__TASK DETAILS__. Could you output each record below exactly as it stands and leave the pictures out?

Stored entries
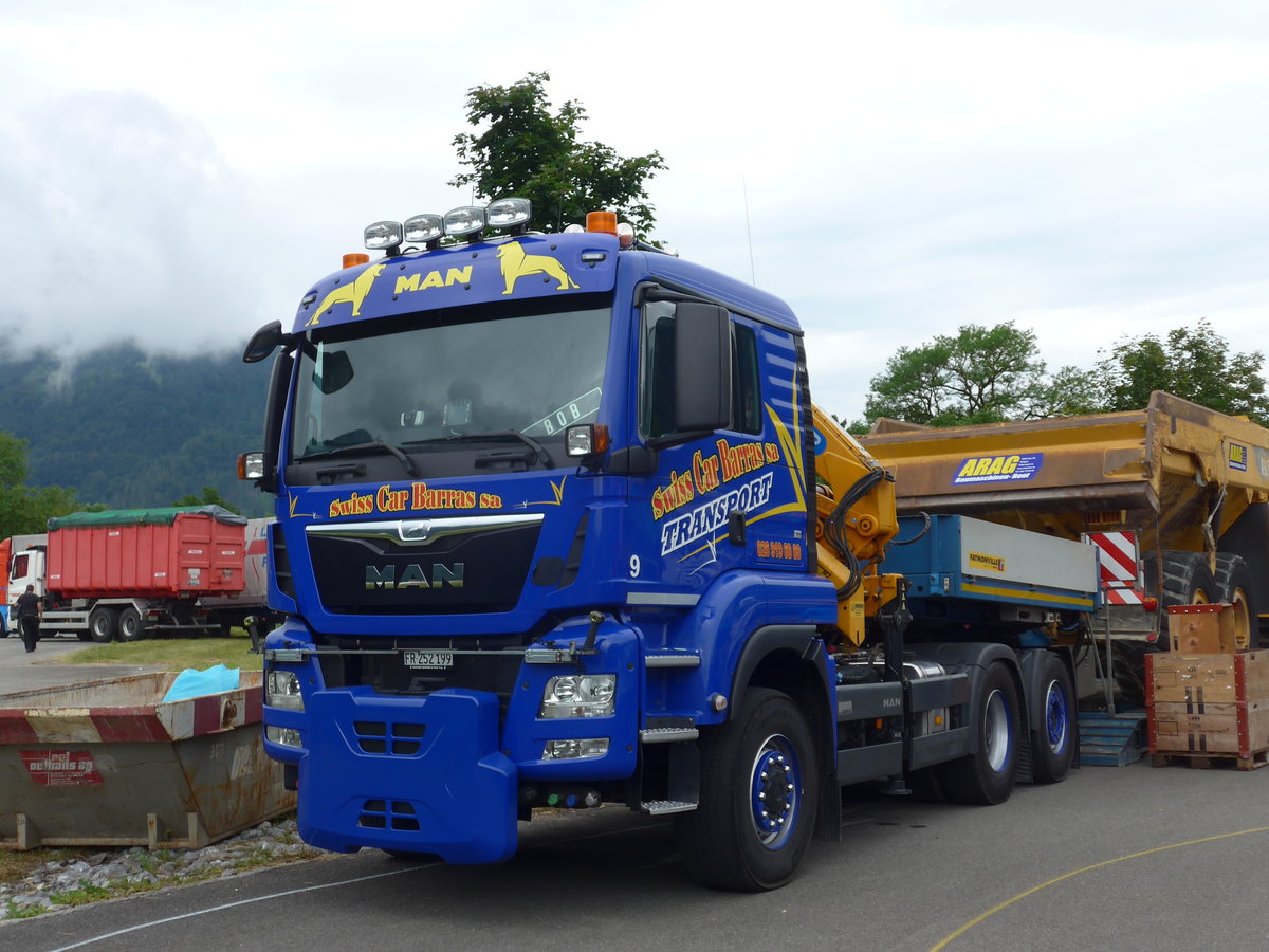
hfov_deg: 42.9
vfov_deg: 32.9
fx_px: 1613
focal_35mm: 44
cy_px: 476
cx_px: 634
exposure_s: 1/640
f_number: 2.8
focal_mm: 9
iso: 80
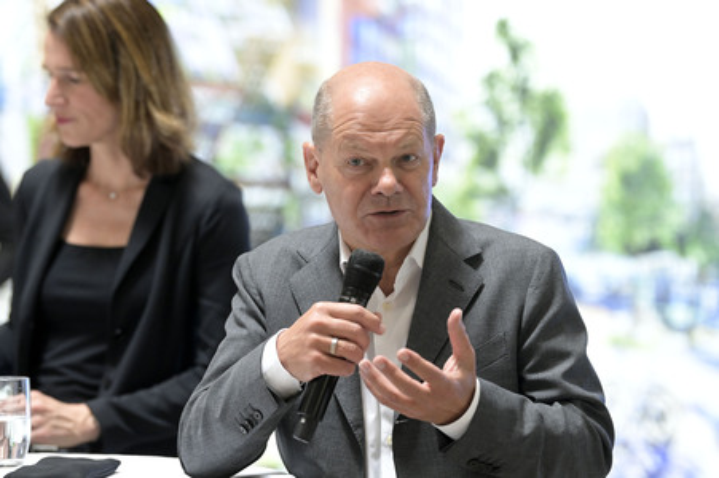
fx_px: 3293
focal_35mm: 165
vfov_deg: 8.3
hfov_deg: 12.5
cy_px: 239
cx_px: 360
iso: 5000
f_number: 4.5
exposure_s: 1/125
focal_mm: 165
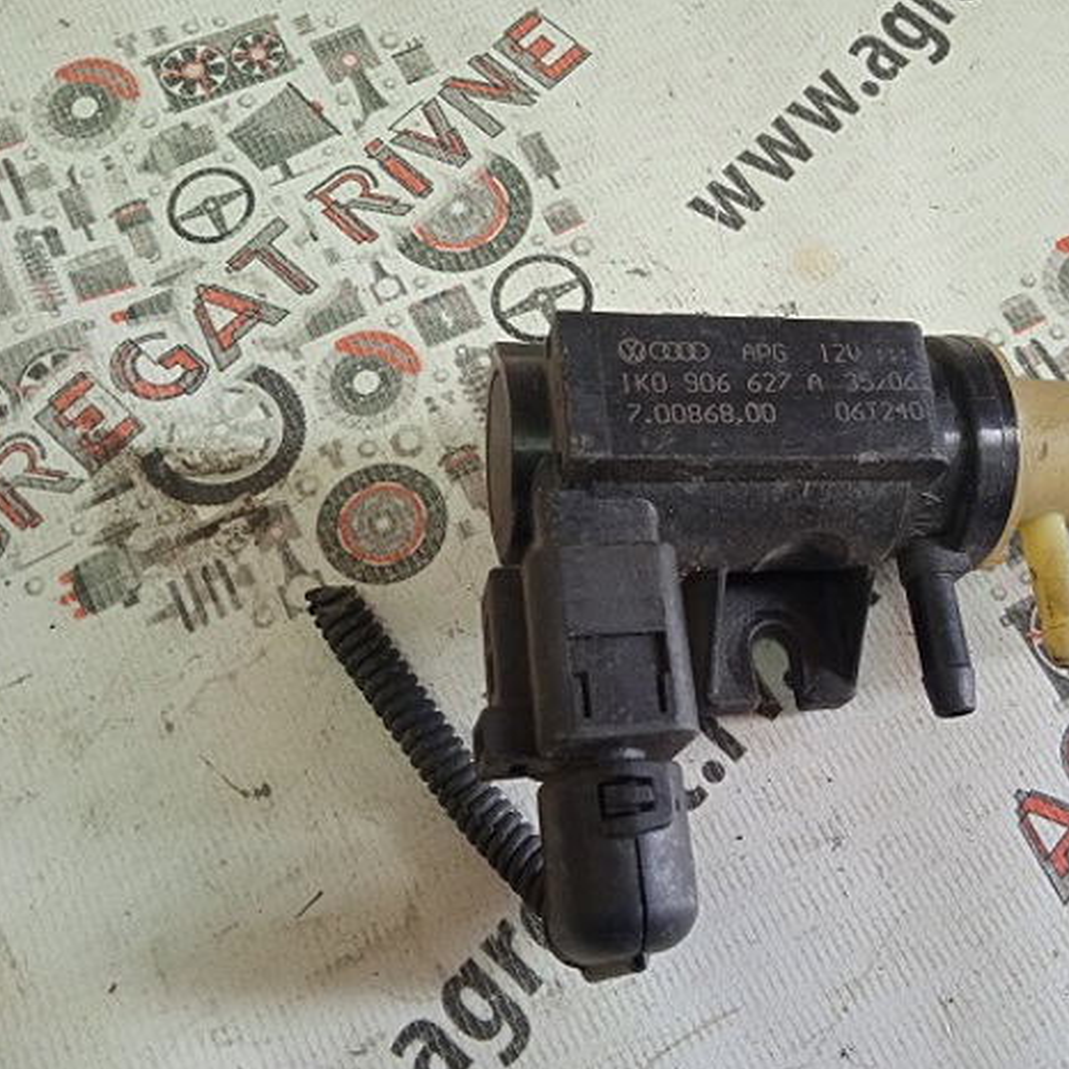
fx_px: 1188
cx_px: 709
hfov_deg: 47.7
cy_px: 526
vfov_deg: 48.4
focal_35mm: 34
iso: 258
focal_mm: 3.43
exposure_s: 1/33.3
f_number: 2.2
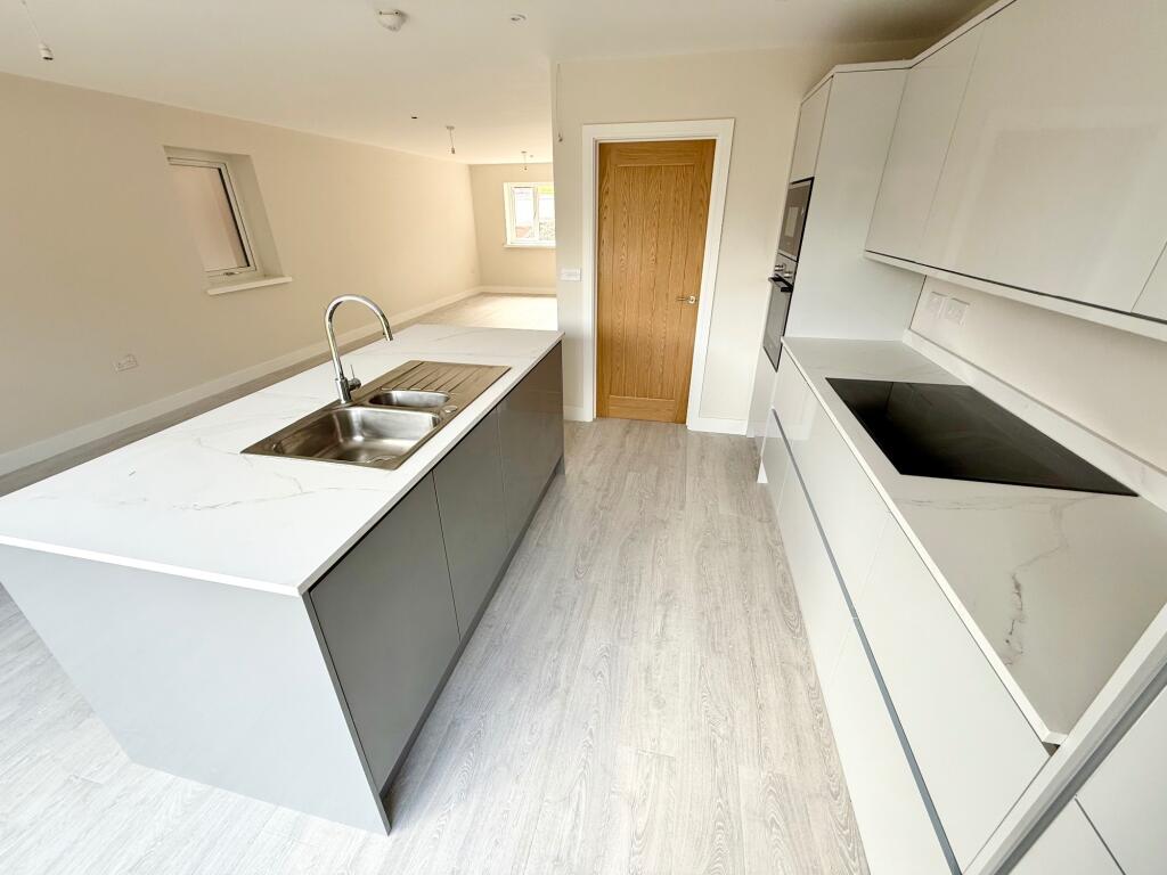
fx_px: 472
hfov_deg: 102.1
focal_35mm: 14
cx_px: 584
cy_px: 438
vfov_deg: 85.7
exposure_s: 1/99
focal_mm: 2.22
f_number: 2.2
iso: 80
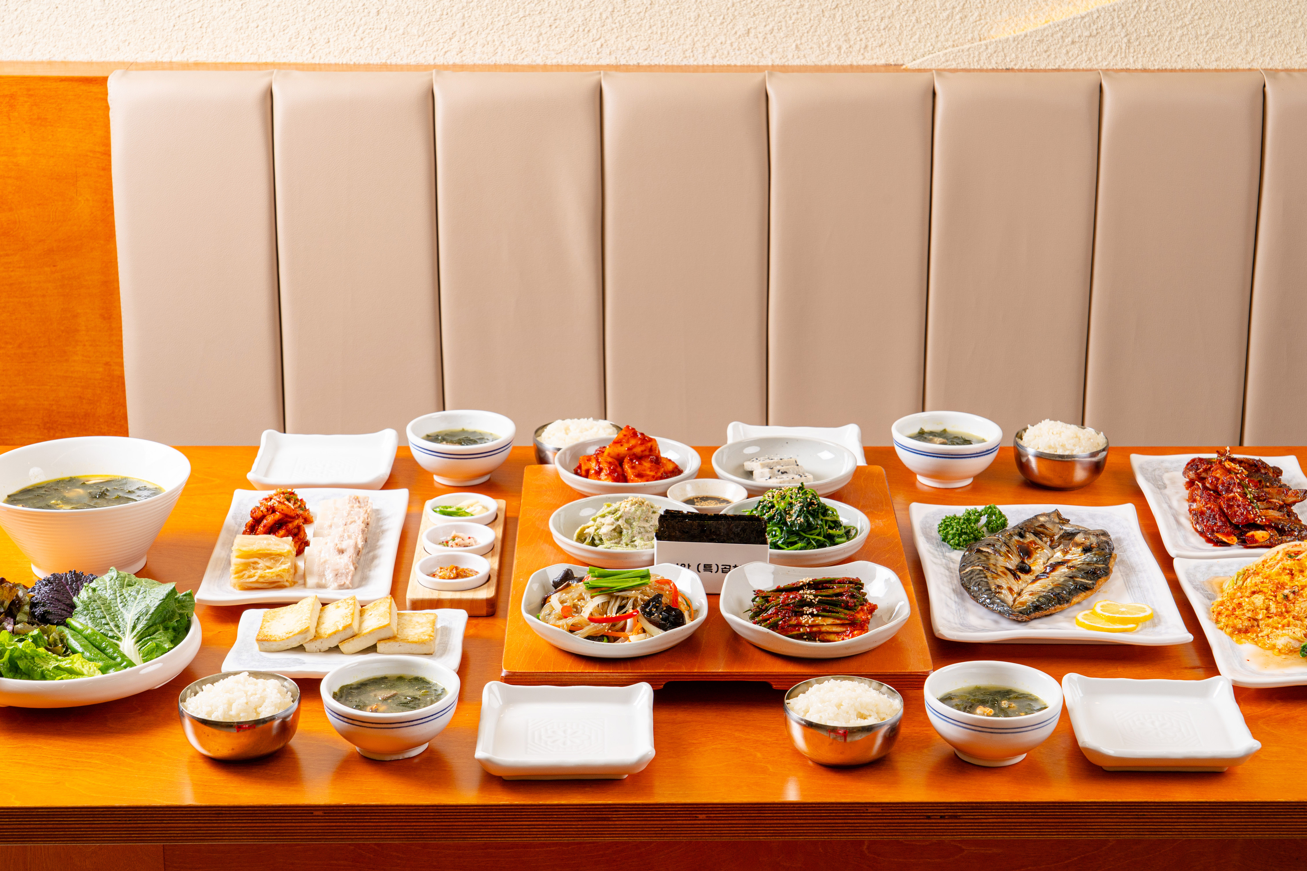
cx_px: 654
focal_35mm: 68
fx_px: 2469
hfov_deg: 29.7
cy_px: 436
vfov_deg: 20.0
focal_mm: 68
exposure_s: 1/125
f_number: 11
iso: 250
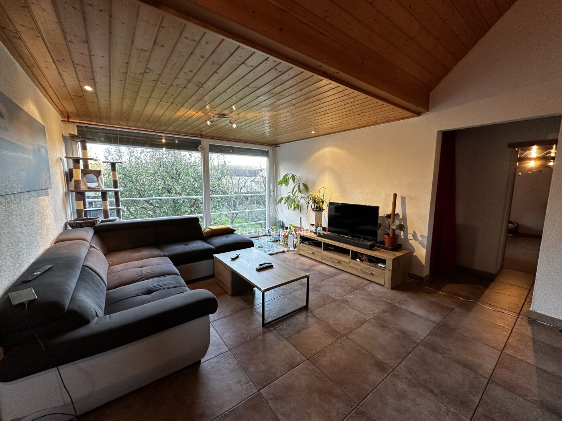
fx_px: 227
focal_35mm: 14
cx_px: 281
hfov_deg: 102.1
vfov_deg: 85.7
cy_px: 210
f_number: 2.2
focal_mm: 2.22
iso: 200
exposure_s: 1/100
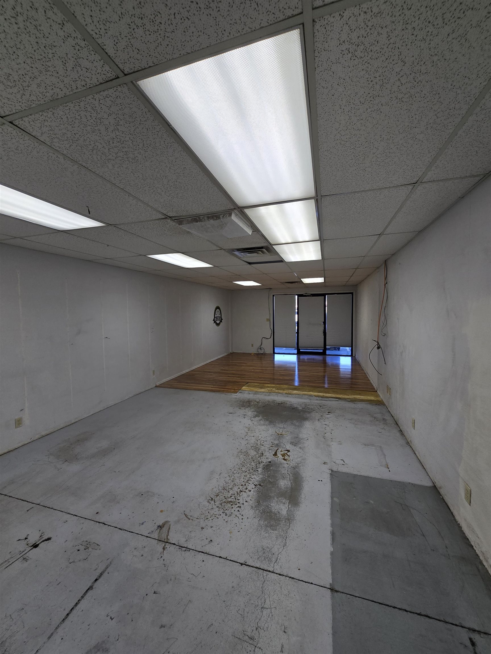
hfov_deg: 89.9
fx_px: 246
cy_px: 327
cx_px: 246
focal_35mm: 13
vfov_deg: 106.2
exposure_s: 1/160
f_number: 2.2
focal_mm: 2.2
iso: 50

__SOLUTION__.
hfov_deg: 42.9
vfov_deg: 32.9
fx_px: 1613
focal_35mm: 44
cy_px: 476
cx_px: 634
exposure_s: 1/640
f_number: 2.8
focal_mm: 9
iso: 80
fx_px: 3293
focal_35mm: 165
vfov_deg: 8.3
hfov_deg: 12.5
cy_px: 239
cx_px: 360
iso: 5000
f_number: 4.5
exposure_s: 1/125
focal_mm: 165
fx_px: 1188
cx_px: 709
hfov_deg: 47.7
cy_px: 526
vfov_deg: 48.4
focal_35mm: 34
iso: 258
focal_mm: 3.43
exposure_s: 1/33.3
f_number: 2.2
fx_px: 472
hfov_deg: 102.1
focal_35mm: 14
cx_px: 584
cy_px: 438
vfov_deg: 85.7
exposure_s: 1/99
focal_mm: 2.22
f_number: 2.2
iso: 80
cx_px: 654
focal_35mm: 68
fx_px: 2469
hfov_deg: 29.7
cy_px: 436
vfov_deg: 20.0
focal_mm: 68
exposure_s: 1/125
f_number: 11
iso: 250
fx_px: 227
focal_35mm: 14
cx_px: 281
hfov_deg: 102.1
vfov_deg: 85.7
cy_px: 210
f_number: 2.2
focal_mm: 2.22
iso: 200
exposure_s: 1/100
hfov_deg: 89.9
fx_px: 246
cy_px: 327
cx_px: 246
focal_35mm: 13
vfov_deg: 106.2
exposure_s: 1/160
f_number: 2.2
focal_mm: 2.2
iso: 50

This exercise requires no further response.